Background Currently data regarding long-term outcome of juvenile systemic sclerosis (jSSc) is scarce.
Objectives To describe the differences between patients with jSSc versus adult onset evaluated at a single medical center.
Methods Patients with disease onset before the age of 17 years were included in the jSSc group, while subjects with SSc onset after age 18 formed the adult-onset cohort. The 2 groups were compared with respect to disease classification, clinical, serological data, and mortality.
Results Seventeen jSSc cases seen between 1986 and 2011 were compared with 120 adult onset SSc cases. Mean age at onset in the jSSc group was 11.7±3.9 years, and the mean disease duration at the last follow-up was 19.3±7.8 years. The sex distribution was 7.5:1 (female:male). Among juvenile cases, 58.8% had diffuse SSc, while 41.2% had limited SSc. The clinical features seen in juvenile patients were: articular manifestations (arthralgia, arthritis, contractures and weakness) in the 100% of cases, Raynaud’s phenomenon in 94%, digital ulcers and telangiectasia in 53%, interstitial lung disease in 11.8%. Antinuclear antibody was positive in 100%, and anti-U1RNP in 64.7%. A global mortality of 17.6% was seen. Articular manifestations, anti-DNA and anti-U1RNP were seen more frequently in the jSSc group. Adult onset SSc develop a higher frequency of sclerodactyly and interstitial lung disease.
Conclusions Diffuse SSc, limited SSc, calcinosis, digital ulcers, pulmonary hypertension, anti-centromere, anti-Scl-70 and mortality shows a similar distribution between the 2 groups. Patients with jSSc presented a lower frequency of interstitial lung disease and sclerodactyly, but a higher expression of anti-DNA and anti-U1RNP.

[Dataset entries]:
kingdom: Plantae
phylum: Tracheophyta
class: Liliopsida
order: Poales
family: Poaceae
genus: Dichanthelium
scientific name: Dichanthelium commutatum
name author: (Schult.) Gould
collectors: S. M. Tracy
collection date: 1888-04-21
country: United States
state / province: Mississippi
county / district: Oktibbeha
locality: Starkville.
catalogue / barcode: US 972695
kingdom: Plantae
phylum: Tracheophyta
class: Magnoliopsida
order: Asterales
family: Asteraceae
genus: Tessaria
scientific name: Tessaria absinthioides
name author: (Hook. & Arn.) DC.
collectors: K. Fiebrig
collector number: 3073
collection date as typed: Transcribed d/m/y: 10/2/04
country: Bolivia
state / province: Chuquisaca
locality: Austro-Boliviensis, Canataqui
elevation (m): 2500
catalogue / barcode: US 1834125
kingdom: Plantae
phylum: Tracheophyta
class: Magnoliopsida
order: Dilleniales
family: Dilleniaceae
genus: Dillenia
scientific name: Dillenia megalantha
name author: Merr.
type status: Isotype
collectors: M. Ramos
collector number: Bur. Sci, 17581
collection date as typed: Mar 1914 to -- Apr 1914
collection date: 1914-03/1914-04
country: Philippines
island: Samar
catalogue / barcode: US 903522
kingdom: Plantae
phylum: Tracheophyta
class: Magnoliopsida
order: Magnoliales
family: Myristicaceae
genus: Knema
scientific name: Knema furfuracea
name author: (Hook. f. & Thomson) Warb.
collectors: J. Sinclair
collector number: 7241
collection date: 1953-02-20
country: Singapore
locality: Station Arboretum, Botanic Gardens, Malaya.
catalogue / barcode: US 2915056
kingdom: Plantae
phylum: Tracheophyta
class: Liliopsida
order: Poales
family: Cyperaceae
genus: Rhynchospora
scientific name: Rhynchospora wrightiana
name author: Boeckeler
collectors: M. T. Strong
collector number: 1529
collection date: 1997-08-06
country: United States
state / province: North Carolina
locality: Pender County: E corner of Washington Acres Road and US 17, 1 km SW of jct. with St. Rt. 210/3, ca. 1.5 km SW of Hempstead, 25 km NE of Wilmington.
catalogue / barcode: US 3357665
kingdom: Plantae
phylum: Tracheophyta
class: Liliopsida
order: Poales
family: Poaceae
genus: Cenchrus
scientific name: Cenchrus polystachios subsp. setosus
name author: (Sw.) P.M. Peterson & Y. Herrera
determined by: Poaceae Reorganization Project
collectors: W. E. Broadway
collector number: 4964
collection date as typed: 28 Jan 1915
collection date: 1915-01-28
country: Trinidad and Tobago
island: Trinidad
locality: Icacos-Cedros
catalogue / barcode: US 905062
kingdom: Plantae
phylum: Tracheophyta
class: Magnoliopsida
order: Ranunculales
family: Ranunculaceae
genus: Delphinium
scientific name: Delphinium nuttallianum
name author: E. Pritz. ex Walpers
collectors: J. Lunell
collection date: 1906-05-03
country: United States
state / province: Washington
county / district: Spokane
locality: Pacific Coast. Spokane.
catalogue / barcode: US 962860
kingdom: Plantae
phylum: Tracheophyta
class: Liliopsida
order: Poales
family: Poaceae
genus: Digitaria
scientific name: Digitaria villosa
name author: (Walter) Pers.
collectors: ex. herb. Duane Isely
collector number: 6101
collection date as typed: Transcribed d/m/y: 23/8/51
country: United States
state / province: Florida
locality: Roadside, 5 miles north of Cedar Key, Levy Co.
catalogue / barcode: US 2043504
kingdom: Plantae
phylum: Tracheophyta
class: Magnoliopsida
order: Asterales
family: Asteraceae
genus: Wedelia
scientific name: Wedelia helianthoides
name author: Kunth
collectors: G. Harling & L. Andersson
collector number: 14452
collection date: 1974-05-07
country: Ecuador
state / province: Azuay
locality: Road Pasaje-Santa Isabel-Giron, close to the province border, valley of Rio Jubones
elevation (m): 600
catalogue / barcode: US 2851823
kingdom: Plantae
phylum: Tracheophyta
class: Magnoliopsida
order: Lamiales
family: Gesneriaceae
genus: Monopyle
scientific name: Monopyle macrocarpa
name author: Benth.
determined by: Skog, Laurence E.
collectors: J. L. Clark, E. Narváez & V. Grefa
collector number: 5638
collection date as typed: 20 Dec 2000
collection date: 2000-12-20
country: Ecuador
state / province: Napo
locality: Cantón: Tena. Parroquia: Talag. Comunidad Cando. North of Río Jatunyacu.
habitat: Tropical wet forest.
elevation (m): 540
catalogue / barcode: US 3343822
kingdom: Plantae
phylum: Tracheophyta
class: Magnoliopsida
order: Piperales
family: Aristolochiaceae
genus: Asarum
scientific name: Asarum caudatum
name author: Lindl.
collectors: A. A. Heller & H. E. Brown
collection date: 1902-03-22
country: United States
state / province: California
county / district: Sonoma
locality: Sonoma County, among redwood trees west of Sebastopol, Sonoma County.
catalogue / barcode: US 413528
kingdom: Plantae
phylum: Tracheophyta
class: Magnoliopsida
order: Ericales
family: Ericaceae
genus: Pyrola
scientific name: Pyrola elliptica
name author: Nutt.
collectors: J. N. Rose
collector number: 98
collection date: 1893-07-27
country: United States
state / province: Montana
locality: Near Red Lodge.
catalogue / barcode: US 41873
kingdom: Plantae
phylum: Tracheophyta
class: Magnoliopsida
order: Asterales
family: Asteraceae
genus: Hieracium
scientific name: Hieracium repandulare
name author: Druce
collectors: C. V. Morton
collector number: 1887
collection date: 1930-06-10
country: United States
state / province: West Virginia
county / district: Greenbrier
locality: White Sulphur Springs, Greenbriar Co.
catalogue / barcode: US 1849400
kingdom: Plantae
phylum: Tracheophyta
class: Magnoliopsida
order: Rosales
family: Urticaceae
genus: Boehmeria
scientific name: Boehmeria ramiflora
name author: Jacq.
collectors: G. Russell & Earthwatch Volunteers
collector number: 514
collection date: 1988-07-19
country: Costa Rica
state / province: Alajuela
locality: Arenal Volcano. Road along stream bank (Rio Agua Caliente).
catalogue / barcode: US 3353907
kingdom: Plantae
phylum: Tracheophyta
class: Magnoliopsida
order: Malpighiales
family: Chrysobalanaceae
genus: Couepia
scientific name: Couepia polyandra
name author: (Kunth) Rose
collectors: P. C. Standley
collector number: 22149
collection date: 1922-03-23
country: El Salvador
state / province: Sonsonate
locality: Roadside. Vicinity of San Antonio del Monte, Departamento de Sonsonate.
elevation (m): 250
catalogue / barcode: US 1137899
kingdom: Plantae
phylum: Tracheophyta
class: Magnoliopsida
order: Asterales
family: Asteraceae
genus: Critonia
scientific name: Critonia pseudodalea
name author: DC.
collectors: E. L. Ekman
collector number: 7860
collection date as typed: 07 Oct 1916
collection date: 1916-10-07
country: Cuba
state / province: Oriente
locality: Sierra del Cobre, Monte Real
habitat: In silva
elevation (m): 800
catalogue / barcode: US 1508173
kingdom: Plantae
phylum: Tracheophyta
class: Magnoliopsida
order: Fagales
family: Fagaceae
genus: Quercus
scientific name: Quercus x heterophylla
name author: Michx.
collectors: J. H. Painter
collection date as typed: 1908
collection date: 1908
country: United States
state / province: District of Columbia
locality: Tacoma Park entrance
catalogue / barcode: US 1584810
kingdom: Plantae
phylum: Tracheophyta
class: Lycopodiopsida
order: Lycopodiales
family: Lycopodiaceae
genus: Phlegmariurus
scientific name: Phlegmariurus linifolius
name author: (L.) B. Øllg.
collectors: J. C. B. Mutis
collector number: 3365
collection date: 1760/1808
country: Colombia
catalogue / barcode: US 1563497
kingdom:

[What to produce]: Return the passage of the juvenile systemic sclerosis abstract word for word, starting with "Results Seventeen jSSc" and going on through "interstitial lung disease.".

[Solution to the problem]:
Results Seventeen jSSc cases seen between 1986 and 2011 were compared with 120 adult onset SSc cases. Mean age at onset in the jSSc group was 11.7±3.9 years, and the mean disease duration at the last follow-up was 19.3±7.8 years. The sex distribution was 7.5:1 (female:male). Among juvenile cases, 58.8% had diffuse SSc, while 41.2% had limited SSc. The clinical features seen in juvenile patients were: articular manifestations (arthralgia, arthritis, contractures and weakness) in the 100% of cases, Raynaud’s phenomenon in 94%, digital ulcers and telangiectasia in 53%, interstitial lung disease in 11.8%. Antinuclear antibody was positive in 100%, and anti-U1RNP in 64.7%. A global mortality of 17.6% was seen. Articular manifestations, anti-DNA and anti-U1RNP were seen more frequently in the jSSc group. Adult onset SSc develop a higher frequency of sclerodactyly and interstitial lung disease.